ANALYSIS The defendant LLP asserts in its motion to dismiss that the court does not have jurisdiction over this action because there is no diversity of citizenship between the parties. For purposes of determining jurisdiction, federal courts deem “a limited partnership to be a citizen of every state in which any of its partners, general or limited, is a citizen.” Qin v. Deslongchamps, 31 F.4th 576, 579 (7th Cir. 2022). “[T]he citizenship of unincorporated associations must be traced through however many layers of partners or members there may be.” Meyerson v. Harrah’s E. Chicago Casino, 299 F.3d 616, 617 (7th Cir. 2002). The complaint

alleges that Glass is a citizen of Minnesota while the defendant has no “LLP presence in the State of Minnesota,” but maintains a place of business in the Western District of Wisconsin.

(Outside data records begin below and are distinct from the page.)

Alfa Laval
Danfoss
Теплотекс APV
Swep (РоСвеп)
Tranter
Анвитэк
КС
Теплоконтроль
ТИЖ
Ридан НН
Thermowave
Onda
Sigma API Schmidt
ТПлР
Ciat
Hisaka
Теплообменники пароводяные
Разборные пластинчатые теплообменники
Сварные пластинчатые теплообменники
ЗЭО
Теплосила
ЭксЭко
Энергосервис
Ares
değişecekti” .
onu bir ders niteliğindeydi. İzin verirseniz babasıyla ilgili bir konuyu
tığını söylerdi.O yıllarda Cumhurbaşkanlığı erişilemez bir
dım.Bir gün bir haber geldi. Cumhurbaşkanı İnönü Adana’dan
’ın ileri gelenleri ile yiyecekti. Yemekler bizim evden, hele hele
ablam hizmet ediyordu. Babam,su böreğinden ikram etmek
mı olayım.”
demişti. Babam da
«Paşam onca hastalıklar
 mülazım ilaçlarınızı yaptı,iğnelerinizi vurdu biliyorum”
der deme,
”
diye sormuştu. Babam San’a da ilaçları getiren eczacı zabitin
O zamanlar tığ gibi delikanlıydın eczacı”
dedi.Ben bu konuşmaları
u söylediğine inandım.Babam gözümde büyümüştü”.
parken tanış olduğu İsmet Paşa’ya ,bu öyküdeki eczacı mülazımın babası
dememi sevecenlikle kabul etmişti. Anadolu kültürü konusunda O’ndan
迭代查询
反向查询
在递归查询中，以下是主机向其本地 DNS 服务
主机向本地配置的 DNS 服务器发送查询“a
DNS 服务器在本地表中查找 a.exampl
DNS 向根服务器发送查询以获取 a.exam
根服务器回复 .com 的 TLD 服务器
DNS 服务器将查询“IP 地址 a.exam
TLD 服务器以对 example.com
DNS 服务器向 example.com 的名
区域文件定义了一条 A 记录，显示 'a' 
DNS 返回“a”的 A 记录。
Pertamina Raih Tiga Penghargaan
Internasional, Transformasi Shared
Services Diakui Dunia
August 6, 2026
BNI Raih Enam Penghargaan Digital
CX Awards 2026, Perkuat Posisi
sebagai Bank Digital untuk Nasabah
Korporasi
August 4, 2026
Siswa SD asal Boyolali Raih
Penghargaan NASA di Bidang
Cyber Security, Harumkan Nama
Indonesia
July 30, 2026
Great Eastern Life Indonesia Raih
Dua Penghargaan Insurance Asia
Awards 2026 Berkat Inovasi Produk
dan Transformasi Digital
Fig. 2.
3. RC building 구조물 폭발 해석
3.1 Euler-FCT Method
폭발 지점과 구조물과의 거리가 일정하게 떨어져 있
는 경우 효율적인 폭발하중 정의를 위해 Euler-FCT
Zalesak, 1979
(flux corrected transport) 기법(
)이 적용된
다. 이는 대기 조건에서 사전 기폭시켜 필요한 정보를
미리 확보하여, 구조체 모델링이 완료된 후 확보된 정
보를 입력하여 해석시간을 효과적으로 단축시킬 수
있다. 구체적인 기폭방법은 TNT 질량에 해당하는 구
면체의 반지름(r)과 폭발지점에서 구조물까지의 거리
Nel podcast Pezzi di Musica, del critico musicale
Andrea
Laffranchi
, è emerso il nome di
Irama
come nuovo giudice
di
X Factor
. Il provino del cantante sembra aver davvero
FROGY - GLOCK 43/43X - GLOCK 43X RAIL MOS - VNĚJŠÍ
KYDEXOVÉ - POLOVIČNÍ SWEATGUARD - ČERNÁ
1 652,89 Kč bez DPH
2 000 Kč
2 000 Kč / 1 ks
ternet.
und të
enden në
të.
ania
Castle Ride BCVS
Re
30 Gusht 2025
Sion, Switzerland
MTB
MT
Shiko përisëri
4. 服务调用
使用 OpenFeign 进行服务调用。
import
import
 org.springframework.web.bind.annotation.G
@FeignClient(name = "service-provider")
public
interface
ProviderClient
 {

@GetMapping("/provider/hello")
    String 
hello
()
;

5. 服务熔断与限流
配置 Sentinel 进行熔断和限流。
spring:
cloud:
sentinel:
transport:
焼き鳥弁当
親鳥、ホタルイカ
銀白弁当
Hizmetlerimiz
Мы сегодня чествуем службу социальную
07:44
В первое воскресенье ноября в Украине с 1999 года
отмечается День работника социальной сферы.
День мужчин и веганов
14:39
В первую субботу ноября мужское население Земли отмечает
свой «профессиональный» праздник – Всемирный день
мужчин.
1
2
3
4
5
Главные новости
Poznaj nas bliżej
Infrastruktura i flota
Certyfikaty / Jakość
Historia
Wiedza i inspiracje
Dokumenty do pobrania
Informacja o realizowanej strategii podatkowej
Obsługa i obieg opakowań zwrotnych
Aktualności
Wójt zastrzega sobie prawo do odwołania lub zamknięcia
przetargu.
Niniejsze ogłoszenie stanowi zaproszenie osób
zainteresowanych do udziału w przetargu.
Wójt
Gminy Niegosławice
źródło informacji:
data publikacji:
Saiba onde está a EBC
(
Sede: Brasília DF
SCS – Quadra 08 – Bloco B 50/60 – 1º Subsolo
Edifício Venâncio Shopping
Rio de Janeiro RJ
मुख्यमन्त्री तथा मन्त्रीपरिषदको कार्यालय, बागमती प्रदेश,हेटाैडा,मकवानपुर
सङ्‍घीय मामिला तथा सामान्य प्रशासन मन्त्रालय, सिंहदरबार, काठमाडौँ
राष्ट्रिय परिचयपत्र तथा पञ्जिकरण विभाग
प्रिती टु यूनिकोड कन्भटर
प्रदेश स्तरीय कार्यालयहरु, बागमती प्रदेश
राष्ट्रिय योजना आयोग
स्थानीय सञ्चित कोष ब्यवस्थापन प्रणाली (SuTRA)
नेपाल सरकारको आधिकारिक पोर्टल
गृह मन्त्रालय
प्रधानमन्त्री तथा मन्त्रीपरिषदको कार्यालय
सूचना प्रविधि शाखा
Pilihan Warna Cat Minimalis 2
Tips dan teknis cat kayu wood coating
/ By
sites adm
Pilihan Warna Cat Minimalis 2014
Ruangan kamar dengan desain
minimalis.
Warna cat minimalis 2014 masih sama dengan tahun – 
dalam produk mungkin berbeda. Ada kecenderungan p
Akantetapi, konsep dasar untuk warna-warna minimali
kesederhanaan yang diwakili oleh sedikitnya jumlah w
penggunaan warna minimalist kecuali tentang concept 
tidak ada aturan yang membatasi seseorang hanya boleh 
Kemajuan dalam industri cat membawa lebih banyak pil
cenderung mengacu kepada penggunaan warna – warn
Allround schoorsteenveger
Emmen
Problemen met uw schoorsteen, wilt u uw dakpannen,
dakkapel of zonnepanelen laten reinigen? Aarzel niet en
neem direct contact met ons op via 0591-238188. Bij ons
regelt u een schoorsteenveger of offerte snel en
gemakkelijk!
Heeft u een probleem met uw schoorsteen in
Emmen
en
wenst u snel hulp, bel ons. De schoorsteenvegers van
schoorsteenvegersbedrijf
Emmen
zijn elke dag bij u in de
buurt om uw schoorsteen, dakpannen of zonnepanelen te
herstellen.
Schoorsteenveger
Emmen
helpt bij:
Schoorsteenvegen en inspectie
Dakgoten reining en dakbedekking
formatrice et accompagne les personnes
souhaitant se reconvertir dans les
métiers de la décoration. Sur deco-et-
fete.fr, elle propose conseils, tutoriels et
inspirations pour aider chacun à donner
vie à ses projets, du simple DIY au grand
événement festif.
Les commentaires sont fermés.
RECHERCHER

Dkt. 1, ¶¶ 1–2. On the face of the complaint, complete diversity of citizenship exists. But defendant argues that, contrary to the allegations in the complaint, one of its partners, Attorney Adam Schurle, is a Minnesota citizen who works for defendant out of his Minnesota home. Attorney Schurle attests that he joined defendant Foley “as a lateral Tax partner in January 2022,” and is assigned to the Milwaukee, Wisconsin office, but works

remotely full-time from Minnesota. Dkt. 15, ¶ 2. He further attests that he is an “Active Partner,” and that there are no other classifications of partners at Foley other than Retired Partners. Dkt. 27, ¶¶ 5–6.